I am a different person now. Before the PWK I knew I had some knowledge about penetration testing. After the PWK I know I have everything I need to “hack the planet”. I still use mostly the same tools. But I look at the results in a different way. This is the key.
A Rant Beyond Reporting
I want to end this article with a statistically insignificant, but entertaining poll on Twitter. The only criticism I have, is the way we report our findings. During the course you will learn to write a full-blown document as report. And your exam documentation is a full-blown report, too. This is something you should learn, because it is today the most popular way to report a penetration test. To me, it feels wrong. No, not to learn to write a report. That is perfectly fine. No: Why write a lengthy, inaccessible PDF, DOCX, XSLX or even PPTX? Ever tried to extract source code from PDF? This is only the beginning.
What is a finding in a penetration test? It is a bug, right? Either a sysadmin was lazy or a developer had a bad day, or the other way round. Or even something totally unrelated, because sysadmins and developers are the cool people who are fixing these utterly grotesque findings we report. So why on earth will you squish all your information in such a bad representation format, only that the management can have a printed piece of paper and only read the first two pages?
I get emails by administrators and developers, who ask me to explain the finding, again. Why? They received a simple mail by someone who spent days picking apart your report to distribute the action items:
here is a finding from the penetration test last month, can you fix that until next week? (Barely readable screenshot of a PDF, totally out of context with no additional information.)
What do you expect? This is hell! Nobody wants to work like that. Why not write a ticket for each finding? So a penetration test report to me is a living document containing:
- Management summary
- Technical summary
- Each finding as ticket, service request, item in a kanban board or whatever suits your company.
- Note about the status of the report, after closing all tickets. (Accepted risks, wontfixes, etc.)
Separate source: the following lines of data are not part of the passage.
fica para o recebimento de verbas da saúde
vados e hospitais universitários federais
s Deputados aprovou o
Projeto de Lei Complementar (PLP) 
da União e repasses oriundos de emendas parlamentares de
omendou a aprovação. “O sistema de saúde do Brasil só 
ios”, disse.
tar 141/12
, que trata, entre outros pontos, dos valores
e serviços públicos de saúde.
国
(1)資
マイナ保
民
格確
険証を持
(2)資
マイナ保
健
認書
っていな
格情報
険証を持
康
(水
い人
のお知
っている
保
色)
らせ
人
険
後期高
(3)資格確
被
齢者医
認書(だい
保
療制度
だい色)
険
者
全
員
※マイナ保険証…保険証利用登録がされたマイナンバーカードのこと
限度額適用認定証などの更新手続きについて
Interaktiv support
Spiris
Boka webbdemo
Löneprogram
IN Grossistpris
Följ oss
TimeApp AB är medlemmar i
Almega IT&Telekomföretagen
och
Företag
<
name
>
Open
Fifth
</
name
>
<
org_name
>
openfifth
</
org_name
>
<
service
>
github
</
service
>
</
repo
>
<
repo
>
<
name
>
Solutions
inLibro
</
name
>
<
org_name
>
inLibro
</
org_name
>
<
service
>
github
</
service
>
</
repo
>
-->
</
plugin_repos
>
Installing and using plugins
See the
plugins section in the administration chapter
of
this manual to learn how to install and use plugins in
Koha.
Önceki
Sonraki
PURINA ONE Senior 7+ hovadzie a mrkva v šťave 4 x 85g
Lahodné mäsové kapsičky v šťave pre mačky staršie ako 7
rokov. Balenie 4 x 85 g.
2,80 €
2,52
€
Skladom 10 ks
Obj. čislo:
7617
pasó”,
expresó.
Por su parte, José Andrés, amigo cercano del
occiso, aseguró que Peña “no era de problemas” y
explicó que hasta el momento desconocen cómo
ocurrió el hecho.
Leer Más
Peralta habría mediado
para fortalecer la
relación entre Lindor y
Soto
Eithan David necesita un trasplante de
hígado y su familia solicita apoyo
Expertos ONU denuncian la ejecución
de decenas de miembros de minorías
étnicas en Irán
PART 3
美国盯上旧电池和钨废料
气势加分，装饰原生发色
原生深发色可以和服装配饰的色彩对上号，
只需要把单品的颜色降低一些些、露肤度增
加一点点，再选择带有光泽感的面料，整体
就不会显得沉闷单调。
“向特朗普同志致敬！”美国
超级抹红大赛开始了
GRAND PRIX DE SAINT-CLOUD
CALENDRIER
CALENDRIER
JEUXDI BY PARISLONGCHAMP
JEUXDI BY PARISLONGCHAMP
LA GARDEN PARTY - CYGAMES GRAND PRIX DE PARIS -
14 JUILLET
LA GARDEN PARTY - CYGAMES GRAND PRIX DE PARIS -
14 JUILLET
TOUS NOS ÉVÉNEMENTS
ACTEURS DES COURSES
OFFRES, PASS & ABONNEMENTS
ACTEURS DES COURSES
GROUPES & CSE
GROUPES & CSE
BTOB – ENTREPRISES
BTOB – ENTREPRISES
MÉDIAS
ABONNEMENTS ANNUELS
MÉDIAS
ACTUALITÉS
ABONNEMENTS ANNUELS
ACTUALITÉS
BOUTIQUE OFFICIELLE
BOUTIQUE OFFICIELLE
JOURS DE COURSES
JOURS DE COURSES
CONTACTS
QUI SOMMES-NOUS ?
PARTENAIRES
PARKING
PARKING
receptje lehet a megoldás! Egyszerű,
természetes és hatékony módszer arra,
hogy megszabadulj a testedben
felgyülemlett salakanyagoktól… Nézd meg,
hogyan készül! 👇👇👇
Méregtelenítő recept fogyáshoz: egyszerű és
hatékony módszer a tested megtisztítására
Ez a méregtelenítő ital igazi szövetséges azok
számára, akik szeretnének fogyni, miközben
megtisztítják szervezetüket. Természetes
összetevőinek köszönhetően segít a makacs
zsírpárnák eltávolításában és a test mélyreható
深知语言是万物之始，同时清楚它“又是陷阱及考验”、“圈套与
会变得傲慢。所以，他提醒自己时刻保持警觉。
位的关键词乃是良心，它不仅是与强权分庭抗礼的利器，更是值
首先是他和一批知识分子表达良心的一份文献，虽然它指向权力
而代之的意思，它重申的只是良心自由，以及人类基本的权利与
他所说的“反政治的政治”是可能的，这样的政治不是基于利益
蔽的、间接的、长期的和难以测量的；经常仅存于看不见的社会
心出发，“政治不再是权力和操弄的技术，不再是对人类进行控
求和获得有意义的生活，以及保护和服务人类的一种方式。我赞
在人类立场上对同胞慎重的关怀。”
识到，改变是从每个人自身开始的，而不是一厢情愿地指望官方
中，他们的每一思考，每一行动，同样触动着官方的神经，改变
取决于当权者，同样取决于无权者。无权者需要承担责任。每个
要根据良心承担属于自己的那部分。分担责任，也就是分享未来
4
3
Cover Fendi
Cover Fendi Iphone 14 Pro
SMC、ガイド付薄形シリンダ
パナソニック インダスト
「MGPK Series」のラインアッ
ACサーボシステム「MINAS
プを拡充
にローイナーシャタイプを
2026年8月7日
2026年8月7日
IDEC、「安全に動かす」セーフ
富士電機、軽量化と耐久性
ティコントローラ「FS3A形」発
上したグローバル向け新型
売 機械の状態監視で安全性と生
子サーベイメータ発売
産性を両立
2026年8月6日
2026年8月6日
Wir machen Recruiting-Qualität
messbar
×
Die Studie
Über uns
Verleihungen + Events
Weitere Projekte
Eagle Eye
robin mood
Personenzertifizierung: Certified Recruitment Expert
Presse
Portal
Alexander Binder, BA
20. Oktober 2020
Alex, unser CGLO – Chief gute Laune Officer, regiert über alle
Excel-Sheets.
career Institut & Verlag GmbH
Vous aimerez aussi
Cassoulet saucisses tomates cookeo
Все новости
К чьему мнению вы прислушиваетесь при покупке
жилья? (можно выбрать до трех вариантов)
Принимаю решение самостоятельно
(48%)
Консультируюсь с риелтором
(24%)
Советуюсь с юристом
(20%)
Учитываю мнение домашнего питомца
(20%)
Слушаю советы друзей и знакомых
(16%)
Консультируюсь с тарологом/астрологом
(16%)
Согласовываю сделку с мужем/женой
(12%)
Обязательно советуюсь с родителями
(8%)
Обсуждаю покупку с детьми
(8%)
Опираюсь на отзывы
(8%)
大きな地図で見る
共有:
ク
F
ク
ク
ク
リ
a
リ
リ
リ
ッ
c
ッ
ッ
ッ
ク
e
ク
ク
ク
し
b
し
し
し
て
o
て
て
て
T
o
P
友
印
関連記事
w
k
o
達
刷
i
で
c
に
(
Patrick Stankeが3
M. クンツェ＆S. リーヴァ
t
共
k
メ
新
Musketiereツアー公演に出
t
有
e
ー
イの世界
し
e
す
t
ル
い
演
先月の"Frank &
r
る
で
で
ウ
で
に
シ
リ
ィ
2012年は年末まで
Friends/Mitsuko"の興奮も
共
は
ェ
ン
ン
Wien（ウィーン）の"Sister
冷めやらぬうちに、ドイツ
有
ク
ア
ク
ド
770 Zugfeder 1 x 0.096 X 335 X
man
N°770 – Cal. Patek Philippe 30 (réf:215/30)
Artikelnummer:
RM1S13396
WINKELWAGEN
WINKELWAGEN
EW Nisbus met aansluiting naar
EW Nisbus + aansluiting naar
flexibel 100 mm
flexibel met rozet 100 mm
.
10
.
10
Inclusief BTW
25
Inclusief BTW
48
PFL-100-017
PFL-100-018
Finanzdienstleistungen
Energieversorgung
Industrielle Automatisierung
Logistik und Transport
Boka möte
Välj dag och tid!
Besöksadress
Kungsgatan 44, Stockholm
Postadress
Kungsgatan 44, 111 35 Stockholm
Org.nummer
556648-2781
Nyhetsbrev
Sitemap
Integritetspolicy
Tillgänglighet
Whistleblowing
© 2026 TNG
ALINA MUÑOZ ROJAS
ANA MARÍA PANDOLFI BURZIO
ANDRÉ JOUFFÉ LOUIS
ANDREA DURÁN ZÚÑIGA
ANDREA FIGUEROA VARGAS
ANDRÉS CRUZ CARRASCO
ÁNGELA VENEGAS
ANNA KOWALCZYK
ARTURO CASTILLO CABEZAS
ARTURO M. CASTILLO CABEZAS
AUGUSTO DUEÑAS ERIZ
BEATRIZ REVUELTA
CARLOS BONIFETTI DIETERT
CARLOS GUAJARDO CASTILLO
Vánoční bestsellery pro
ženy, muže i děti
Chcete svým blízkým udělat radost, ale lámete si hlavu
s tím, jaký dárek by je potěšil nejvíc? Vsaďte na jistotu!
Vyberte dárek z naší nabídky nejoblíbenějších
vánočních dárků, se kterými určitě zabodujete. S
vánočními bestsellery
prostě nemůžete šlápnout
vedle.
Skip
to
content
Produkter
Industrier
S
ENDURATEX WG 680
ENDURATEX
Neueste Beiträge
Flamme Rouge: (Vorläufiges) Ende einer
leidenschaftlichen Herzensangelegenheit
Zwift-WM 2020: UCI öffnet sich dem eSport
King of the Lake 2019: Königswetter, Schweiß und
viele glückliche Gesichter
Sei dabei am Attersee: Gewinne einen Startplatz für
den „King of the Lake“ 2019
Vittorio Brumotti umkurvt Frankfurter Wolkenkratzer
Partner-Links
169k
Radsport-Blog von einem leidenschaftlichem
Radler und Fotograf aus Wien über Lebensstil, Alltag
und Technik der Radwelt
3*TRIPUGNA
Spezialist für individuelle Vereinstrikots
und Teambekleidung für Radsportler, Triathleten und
You can draw burndown charts and report the status automatically to your management, if you like. No manual checking of Excel lists, only to find out that nothing has changed, since the last check. And you, as penetration tester, can read about each and every fix in order to review and improve your reporting skills and quality. (I had one guy, who shutdown https completely, because I said that SSLv2 and 3 are insecure. Lesson learned.)
Repeat after me: PDF is the acronym for Push Down and Forget. DOCX is the acronym for Destroy Other Colleagues eXperience. XLSX is the acronym for eXtorture Life and Sanity eXplicitly. The endboss is PPTX and it is the acronym for Push Problems To eXecutives.
You cannot unsee that. There is no way back! You are welcome!
Thank you for reading. I hope it was half way entertaining and informative.